Two Windows settings applications, one renderd with ClearType and one without.
ClearType and traditional anti-aliasing mixed in two different Windows applications, as seen side by side on the same machine at the same time. Click the image to see it in full resolution. Notice how two identical glyphs right next to each other, such as "ff" in "turn off", are anti-aliased completely differently.

You'd think that an application designed for text chatting, such as Discord, would let you change the font you read all the messages in to one of your liking, but no. With font smoothing disabled, it looks as below.

An example of the poor legibility of the non-hinted typeface used in Discord.
Hinted typefaces and font configurability are apparently, according to Discord, not core features of a text chat client.

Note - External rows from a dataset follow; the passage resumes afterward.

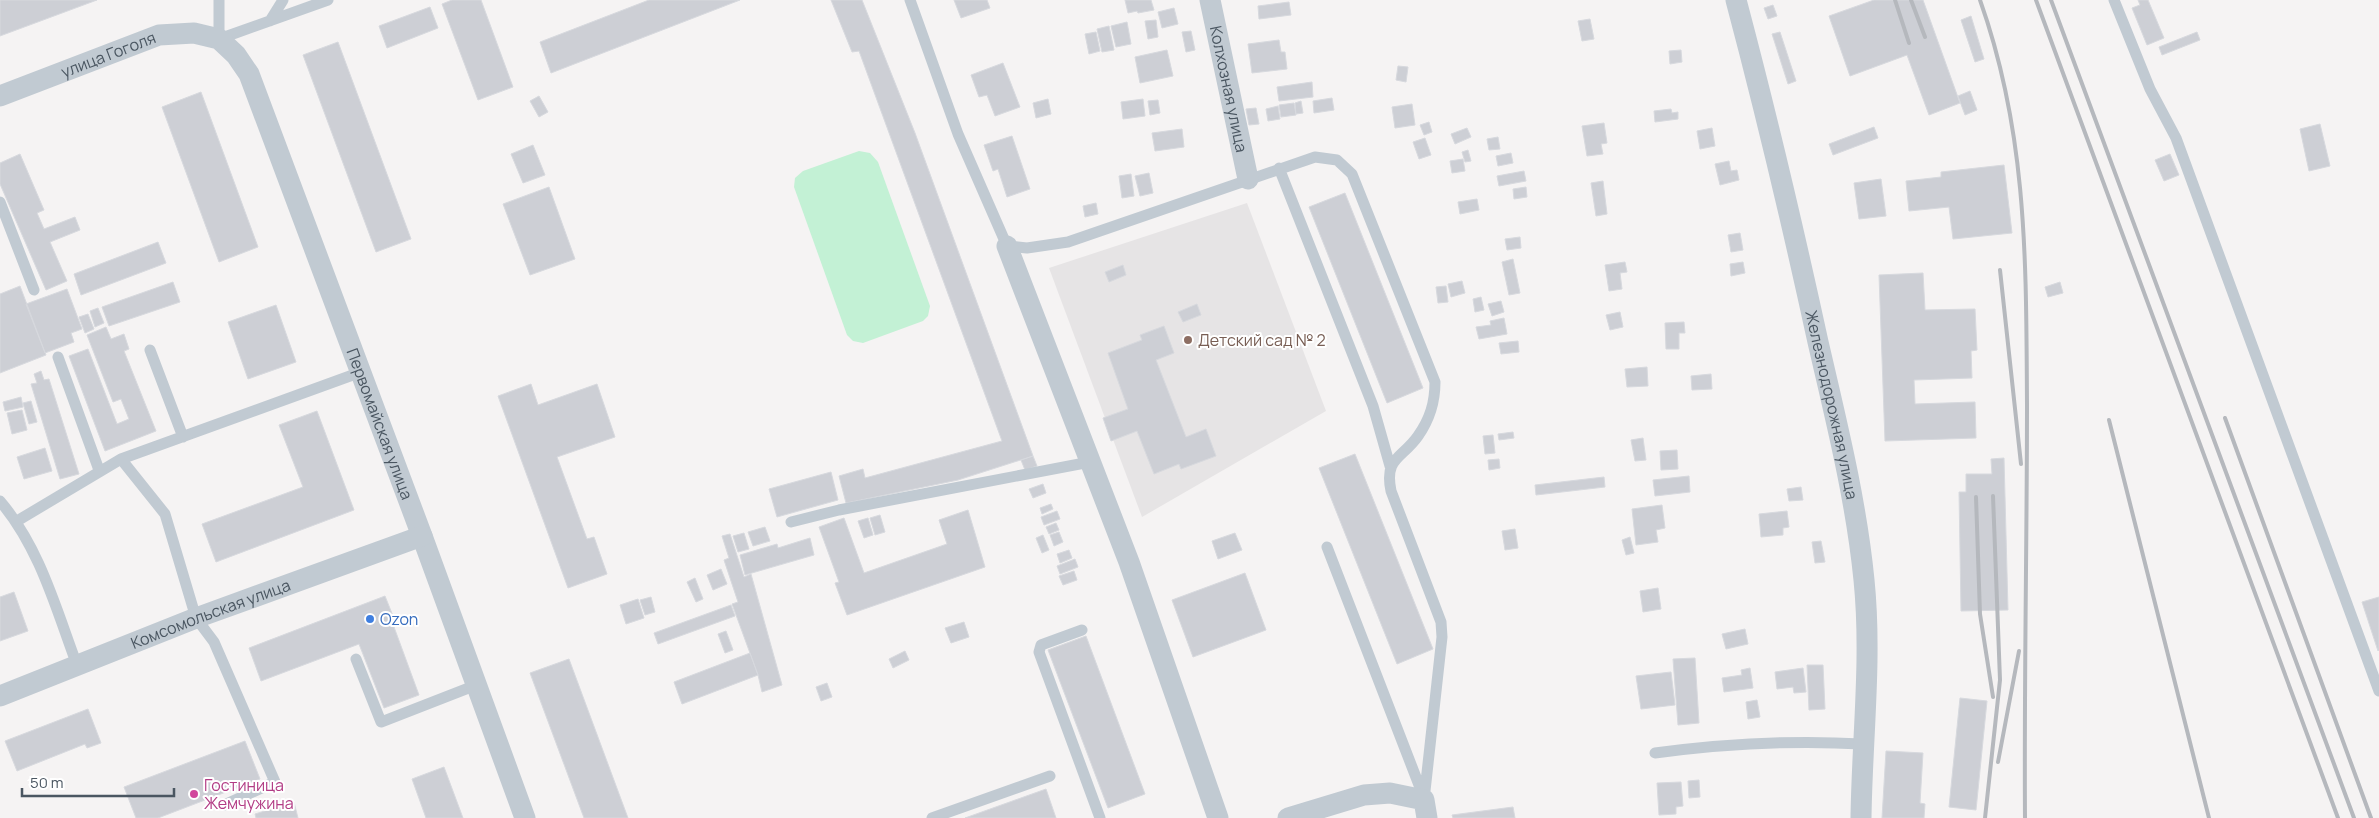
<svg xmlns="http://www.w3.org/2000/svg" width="2379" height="818" viewBox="0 0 2379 818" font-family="Manrope,sans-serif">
<rect width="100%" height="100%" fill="#f5f3f3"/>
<path fill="#e6e4e5" d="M 1247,203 L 1326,411 L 1142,517 L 1049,268 Z"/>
<path fill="#c3f1d5" d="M 859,151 L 870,153 L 878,162 L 930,306 L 928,316 L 923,321 L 863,343 L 853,341 L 847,335 L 794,187 L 795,178 L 803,171 Z"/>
<path fill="#cdcfd5" stroke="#d7d9de" d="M 0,0 L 97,0 L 0,36 Z
M 452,0 L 481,0 L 513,87 L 478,100 L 442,4 Z
M 649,0 L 740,0 L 551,73 L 540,42 Z
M 831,0 L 862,0 L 915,133 L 1033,456 L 958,480 L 846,503 L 839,476 L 863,469 L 865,478 L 1002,441 L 859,51 L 852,52 Z
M 954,0 L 987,0 L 990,8 L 961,18 Z
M 1125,0 L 1151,0 L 1154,10 L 1138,13 L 1137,11 L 1128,13 Z
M 1874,0 L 1923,0 L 1960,103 L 1929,115 L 1907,55 L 1850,76 L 1829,16 Z
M 2138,0 L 2148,0 L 2164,38 L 2147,45 L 2132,8 L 2140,5 Z
M 1289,2 L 1291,15 L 1259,19 L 1258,6 Z
M 1773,5 L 1777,16 L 1768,19 L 1764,8 Z
M 430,7 L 438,28 L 387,48 L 379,26 Z
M 1174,8 L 1178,24 L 1162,28 L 1158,12 Z
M 1971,16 L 1984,59 L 1975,62 L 1961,20 Z
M 1590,19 L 1594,39 L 1582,41 L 1578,21 Z
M 1156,20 L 1158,37 L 1148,39 L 1145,21 Z
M 1127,22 L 1131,44 L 1116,47 L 1111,26 Z
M 1109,26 L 1114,50 L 1102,52 L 1097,29 Z
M 1191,31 L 1195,50 L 1186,52 L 1182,32 Z
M 1096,32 L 1100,51 L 1089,54 L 1085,34 Z
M 1780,32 L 1796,81 L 1788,84 L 1772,34 Z
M 2197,32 L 2200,40 L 2162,55 L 2159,47 Z
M 1279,40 L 1281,52 L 1285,52 L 1287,69 L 1252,73 L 1248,44 Z
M 338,42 L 411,239 L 376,252 L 303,55 Z
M 1167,50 L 1173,76 L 1140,83 L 1135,57 Z
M 1681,50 L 1682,62 L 1670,64 L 1669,51 Z
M 1003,63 L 1020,107 L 995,116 L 987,95 L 979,97 L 971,75 Z
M 1398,66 L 1408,67 L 1406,82 L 1396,80 Z
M 1312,82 L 1313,97 L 1279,101 L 1277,87 Z
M 1970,91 L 1977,110 L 1965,115 L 1958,96 Z
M 201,92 L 258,247 L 219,262 L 162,107 Z
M 539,96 L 548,112 L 539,117 L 530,101 Z
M 1332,98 L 1334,110 L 1314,113 L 1313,101 Z
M 1048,99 L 1051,114 L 1036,118 L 1033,103 Z
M 1143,99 L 1145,116 L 1123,119 L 1121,102 Z
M 1158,100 L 1160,113 L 1150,115 L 1148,101 Z
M 1301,101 L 1303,113 L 1296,114 L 1295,103 Z
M 1294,103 L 1296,115 L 1281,117 L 1279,105 Z
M 1412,104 L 1415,125 L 1395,128 L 1392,107 Z
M 1278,106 L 1280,119 L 1268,121 L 1266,109 Z
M 1256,108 L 1259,124 L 1249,125 L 1246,109 Z
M 1671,109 L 1672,113 L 1678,112 L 1678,119 L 1655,122 L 1654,111 Z
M 1429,122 L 1432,132 L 1424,135 L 1420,125 Z
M 1604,123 L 1607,143 L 1601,144 L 1603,154 L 1587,156 L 1582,126 Z
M 2320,124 L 2330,166 L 2309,171 L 2300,129 Z
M 1874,127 L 1878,138 L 1833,155 L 1829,144 Z
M 1467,128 L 1471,137 L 1455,144 L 1451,134 Z
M 1712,128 L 1715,146 L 1700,149 L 1697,131 Z
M 1182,129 L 1184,147 L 1155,151 L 1152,133 Z
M 1012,136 L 1030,189 L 1007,197 L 998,169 L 993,171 L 984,145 Z
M 1498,137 L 1500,149 L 1489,150 L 1487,139 Z
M 1425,138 L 1431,155 L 1419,159 L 1413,142 Z
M 533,145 L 545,175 L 523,183 L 511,154 Z
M 1468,150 L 1471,161 L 1465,162 L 1462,152 Z
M 1511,153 L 1513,163 L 1498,166 L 1496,156 Z
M 20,154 L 44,210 L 37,213 L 44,229 L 75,217 L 80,230 L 50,242 L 67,281 L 46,290 L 0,184 L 0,163 Z
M 2170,154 L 2179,175 L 2164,181 L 2155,160 Z
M 1463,159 L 1465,171 L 1452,173 L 1450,161 Z
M 1729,161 L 1731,171 L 1737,170 L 1739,180 L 1720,185 L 1715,164 Z
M 2004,165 L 2012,233 L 1953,239 L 1949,207 L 1909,211 L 1906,181 L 1941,177 L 1941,172 Z
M 1524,171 L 1526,181 L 1499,186 L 1497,176 Z
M 1149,173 L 1153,193 L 1140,196 L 1135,176 Z
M 1131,174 L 1134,196 L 1122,198 L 1119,176 Z
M 1881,179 L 1886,216 L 1859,219 L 1854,183 Z
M 1603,181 L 1607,214 L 1596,216 L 1591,183 Z
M 549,187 L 575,259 L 530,275 L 503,204 Z
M 1526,187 L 1527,197 L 1514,199 L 1513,189 Z
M 1345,193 L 1423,388 L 1387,403 L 1309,207 Z
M 1477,199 L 1479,210 L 1460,214 L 1458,202 Z
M 1096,203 L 1098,214 L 1085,217 L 1083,206 Z
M 1740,233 L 1743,250 L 1731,252 L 1728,235 Z
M 1520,237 L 1521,248 L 1507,250 L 1505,239 Z
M 158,242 L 166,263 L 81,295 L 74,274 Z
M 1513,259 L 1520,293 L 1509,295 L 1502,262 Z
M 1625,262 L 1627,272 L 1620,273 L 1622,289 L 1609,291 L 1605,265 Z
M 1743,262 L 1745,273 L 1731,276 L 1730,264 Z
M 1123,265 L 1126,275 L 1109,282 L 1105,272 Z
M 1923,273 L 1925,310 L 1975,309 L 1977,350 L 1971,351 L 1972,378 L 1914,380 L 1915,404 L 1975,402 L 1976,438 L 1885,441 L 1879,275 Z
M 1462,281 L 1465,293 L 1451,297 L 1448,284 Z
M 173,282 L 180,302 L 109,326 L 102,307 Z
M 2060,282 L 2063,293 L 2048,297 L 2045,287 Z
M 20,286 L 46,355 L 0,373 L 0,294 Z
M 1446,286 L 1448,302 L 1438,303 L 1436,287 Z
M 67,289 L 82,329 L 71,333 L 74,342 L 45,353 L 26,304 Z
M 1481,297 L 1484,310 L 1475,312 L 1473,299 Z
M 1501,301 L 1504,312 L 1492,316 L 1488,304 Z
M 1197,304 L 1201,315 L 1183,322 L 1178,312 Z
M 276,305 L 296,362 L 248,379 L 228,322 Z
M 98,308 L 104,323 L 95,327 L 90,311 Z
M 1620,312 L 1623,327 L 1610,330 L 1606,315 Z
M 88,314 L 94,329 L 85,333 L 79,317 Z
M 1504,318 L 1507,334 L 1479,339 L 1476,327 L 1491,325 L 1490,321 Z
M 1684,322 L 1685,333 L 1679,333 L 1679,349 L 1666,349 L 1665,323 Z
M 1164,326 L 1174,353 L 1156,360 L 1186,437 L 1206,429 L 1216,456 L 1181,469 L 1179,464 L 1154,474 L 1137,431 L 1111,441 L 1103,418 L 1128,409 L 1108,353 L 1142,340 L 1140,335 Z
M 106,327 L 111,339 L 124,334 L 129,349 L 124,351 L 156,431 L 105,451 L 69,356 L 88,349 L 117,424 L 129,419 L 121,399 L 113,402 L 87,335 Z
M 1518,341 L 1519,352 L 1501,354 L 1499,343 Z
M 1647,367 L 1648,386 L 1627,387 L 1625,369 Z
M 41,371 L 44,380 L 49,379 L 79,474 L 60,479 L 31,384 L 37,383 L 34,374 Z
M 1711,374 L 1712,389 L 1692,390 L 1691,376 Z
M 531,384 L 538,405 L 597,384 L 615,437 L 557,457 L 587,539 L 594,537 L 607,574 L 568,588 L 498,396 Z
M 21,397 L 23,407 L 5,411 L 3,402 Z
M 31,401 L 37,422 L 29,424 L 23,403 Z
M 22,410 L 27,430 L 12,434 L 7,413 Z
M 317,411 L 354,510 L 216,562 L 202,524 L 303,487 L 279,425 Z
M 1513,432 L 1514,438 L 1499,440 L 1498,434 Z
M 1493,435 L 1495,453 L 1485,454 L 1483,436 Z
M 1643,438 L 1646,460 L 1635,461 L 1631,440 Z
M 45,448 L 52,471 L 24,479 L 17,457 Z
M 1677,450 L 1678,469 L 1661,470 L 1660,451 Z
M 1355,454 L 1433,649 L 1397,664 L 1319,468 Z
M 1033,456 L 1037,466 L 1025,470 L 1021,460 Z
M 2004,458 L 2008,610 L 1961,611 L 1959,492 L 1966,492 L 1966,474 L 1992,474 L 1991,459 Z
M 1499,459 L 1500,468 L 1489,470 L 1488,460 Z
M 831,472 L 838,500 L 777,517 L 769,489 Z
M 1689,476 L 1690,492 L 1655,496 L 1653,480 Z
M 1604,477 L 1605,487 L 1536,495 L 1535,485 Z
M 1043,484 L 1046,493 L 1033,498 L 1029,489 Z
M 1801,487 L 1803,500 L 1789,501 L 1787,489 Z
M 1051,504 L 1053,509 L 1042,514 L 1040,508 Z
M 1662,505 L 1665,528 L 1656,530 L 1658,542 L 1636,545 L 1632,509 Z
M 968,510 L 985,567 L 847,615 L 835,583 L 839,582 L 819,527 L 844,518 L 864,573 L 947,544 L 939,520 Z
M 1057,511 L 1060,519 L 1044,525 L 1041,517 Z
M 1787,511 L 1789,527 L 1783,528 L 1783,535 L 1761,537 L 1759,514 Z
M 880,515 L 885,532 L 875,535 L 870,518 Z
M 868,518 L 873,535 L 864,538 L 858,521 Z
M 1056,523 L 1059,530 L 1049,534 L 1046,527 Z
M 765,527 L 770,541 L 753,546 L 748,532 Z
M 1515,529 L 1518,548 L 1505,550 L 1502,531 Z
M 1059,532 L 1063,542 L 1054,546 L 1050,535 Z
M 744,533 L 749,549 L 738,552 L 733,536 Z
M 1235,533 L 1242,550 L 1218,559 L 1212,541 Z
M 730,534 L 744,577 L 751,574 L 782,685 L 762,692 L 758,675 L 732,604 L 738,602 L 724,560 L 729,558 L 722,536 Z
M 1043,535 L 1049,550 L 1042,553 L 1036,538 Z
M 1630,537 L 1634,553 L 1626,555 L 1622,540 Z
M 810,538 L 814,555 L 745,575 L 740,555 L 777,544 L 778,548 Z
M 1821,541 L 1825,562 L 1815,563 L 1812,542 Z
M 1069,550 L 1072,558 L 1060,563 L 1057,554 Z
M 1075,559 L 1078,567 L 1060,574 L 1057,566 Z
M 721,569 L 727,584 L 713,590 L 707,575 Z
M 1074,571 L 1077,580 L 1063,585 L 1059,576 Z
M 1245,573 L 1266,630 L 1193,657 L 1172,600 Z
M 695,578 L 703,599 L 696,602 L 687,582 Z
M 1658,588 L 1661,609 L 1643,612 L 1640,591 Z
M 14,592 L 28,631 L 0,641 L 0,597 Z
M 385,596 L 397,626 L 394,627 L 419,695 L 384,708 L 359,644 L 261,681 L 249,648 Z
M 651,597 L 655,612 L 645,615 L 640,600 Z
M 2379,597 L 2379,650 L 2378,651 L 2362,602 Z
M 638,599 L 644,618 L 626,624 L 620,605 Z
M 731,605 L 735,616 L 658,644 L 654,633 Z
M 964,622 L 969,637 L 951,643 L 945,628 Z
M 1745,629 L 1748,644 L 1726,649 L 1722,634 Z
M 726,631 L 733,650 L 725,653 L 718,634 Z
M 1086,636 L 1145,794 L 1108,808 L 1048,650 Z
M 905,651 L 909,660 L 893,668 L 889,659 Z
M 750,653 L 758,675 L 682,704 L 674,682 Z
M 1695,658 L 1699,723 L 1678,725 L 1673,659 Z
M 569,659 L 628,818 L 584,818 L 530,673 Z
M 1807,665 L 1823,665 L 1825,709 L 1809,710 Z
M 1750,668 L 1753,688 L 1724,692 L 1722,678 L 1742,675 L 1741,670 Z
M 1803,668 L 1806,692 L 1794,693 L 1793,687 L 1777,689 L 1775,672 Z
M 1671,672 L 1675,705 L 1641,709 L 1636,676 Z
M 827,683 L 832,697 L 821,701 L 816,687 Z
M 1960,698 L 1987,701 L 1976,810 L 1949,807 Z
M 1757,700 L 1760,717 L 1748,719 L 1746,702 Z
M 88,709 L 101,743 L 87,748 L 85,744 L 17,771 L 5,741 Z
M 245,741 L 260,779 L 158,818 L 136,818 L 124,787 Z
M 1886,751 L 1923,753 L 1920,803 L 1925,804 L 1924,818 L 1882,818 Z
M 444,767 L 463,818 L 426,818 L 412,779 Z
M 1699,780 L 1700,797 L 1689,798 L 1688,781 Z
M 1681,782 L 1683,806 L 1676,807 L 1676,814 L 1659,815 L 1657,783 Z
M 1046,789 L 1056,818 L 965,818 Z
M 294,802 L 298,818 L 256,818 L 255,814 Z
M 1513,807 L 1515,818 L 1453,818 L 1452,815 Z"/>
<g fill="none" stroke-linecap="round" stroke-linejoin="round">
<path stroke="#c1cad2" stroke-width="11" d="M 219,0 L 219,39 L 328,0
M 910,0 L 958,134 L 1007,246 L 1027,248 L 1068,242 L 1315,157 L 1337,160 L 1352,174 L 1435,382 C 1435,403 1430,419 1418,436 C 1402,459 1384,457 1391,491 L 1441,622 L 1442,637 L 1424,800
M 2114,0 L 2150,89 L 2176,138 L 2379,691
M 270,21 L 283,0
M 1279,168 L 1373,406 L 1390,466
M 0,202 L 34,290
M 150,350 L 183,437
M 58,357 L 99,470
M 121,459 L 165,514 L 196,618 L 214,642 L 275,782 L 224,805
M 0,501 C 40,548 56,609 77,665
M 17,521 L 121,459 L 361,372
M 791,522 L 839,510 L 1090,462
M 1327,547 L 1424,798
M 1082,630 L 1041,645 L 1039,652 L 1100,818
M 356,659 L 381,722 L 476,685
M 1655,753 C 1723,744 1794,740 1862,744
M 932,818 L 1050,776"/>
<g stroke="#c1cad2" stroke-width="21">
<path id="s1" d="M 1210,0 L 1248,179"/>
<path id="s2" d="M 1736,0 C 1766,113 1793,227 1818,342 C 1836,420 1856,499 1864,580 C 1872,659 1862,739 1861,818"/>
<path id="s3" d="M 0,96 L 159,35 L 194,33 L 219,39 L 236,55 L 249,74 L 422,536 L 525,818"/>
<path d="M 1007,246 L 1129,562 L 1218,818"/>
<path id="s4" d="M 0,696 L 196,618 L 422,536"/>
<path d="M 1288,818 L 1364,795 L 1390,793 L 1424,800 L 1427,818"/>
</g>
<path stroke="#b5b8bd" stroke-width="4" d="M 1895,0 L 1909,43
M 1911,0 L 1925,37
M 1980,0 C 2028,135 2026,264 2027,404 C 2027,542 2024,680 2025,818
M 2036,0 L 2338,818
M 2051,0 L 2354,818
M 2000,270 L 2021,464
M 2225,418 L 2371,818
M 2109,420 L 2209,818
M 1976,497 L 1980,614 L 1993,697
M 1998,762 L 2019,651
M 1985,818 L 2000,680 L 1993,496"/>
</g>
<circle fill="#8d6e63" stroke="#fff" stroke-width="2" cx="1188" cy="340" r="5"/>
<circle fill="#3f7fe0" stroke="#fff" stroke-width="2" cx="370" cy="619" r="5"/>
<circle fill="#d1479c" stroke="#fff" stroke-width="2" cx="194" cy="794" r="5"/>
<g text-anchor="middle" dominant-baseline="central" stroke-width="4" stroke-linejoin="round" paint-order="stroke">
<g font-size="16" fill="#4a5661" stroke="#fff">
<text stroke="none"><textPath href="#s3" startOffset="116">улица Гоголя</textPath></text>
<text stroke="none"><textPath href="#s1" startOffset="91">Колхозная улица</textPath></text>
<text stroke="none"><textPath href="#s2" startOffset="416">Железнодорожная улица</textPath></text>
<text stroke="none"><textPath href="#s3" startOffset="651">Первомайская улица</textPath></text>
<text stroke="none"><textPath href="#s4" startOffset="226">Комсомольская улица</textPath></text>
</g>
<g font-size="16" fill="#785e54" stroke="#fff" text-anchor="start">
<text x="1198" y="340">Детский сад № 2</text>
</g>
<g font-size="16" fill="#366cbe" stroke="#fff" text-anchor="start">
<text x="380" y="619">Ozon</text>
</g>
<g font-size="16" fill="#b23c85" stroke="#fff" text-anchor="start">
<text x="204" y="785">Гостиница<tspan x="204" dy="18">Жемчужина</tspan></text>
</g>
</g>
<path d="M22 788v8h152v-8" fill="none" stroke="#4a5661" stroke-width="2.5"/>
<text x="30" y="788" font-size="15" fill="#4a5661" stroke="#ffffff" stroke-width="4" paint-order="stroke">50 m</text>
</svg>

Pipe Dreams of a Better Situation

One solution could of course be to get a 4K screen, but that's not a viable option to everyone - cost, desk space, application and OS compatibility or an employer that won't (or can't, depending on semiconductor availability) upgrade are all very real factors at play here. The solution to the legibility problem is, in fact, very simple: Control of typeface rendering in software should return to the levels of quality we saw in the late 1990:s and early 2000:s.

This is also, sadly, why my hopes of this happening any time soon aren't very high.

Microsoft are continually locking Windows down, removing configurability and changing settings on a scale that makes even Mozilla green with envy. Linux software and distros are gradually removing support for bitmap fonts and gearing up to switch to Wayland, which is a piece of Modern Software with Modern Sensibilities, of which disabling font smoothing probably isn't one in the long run.

Whatever the future holds, I'm sure I'll be reading about it while squinting.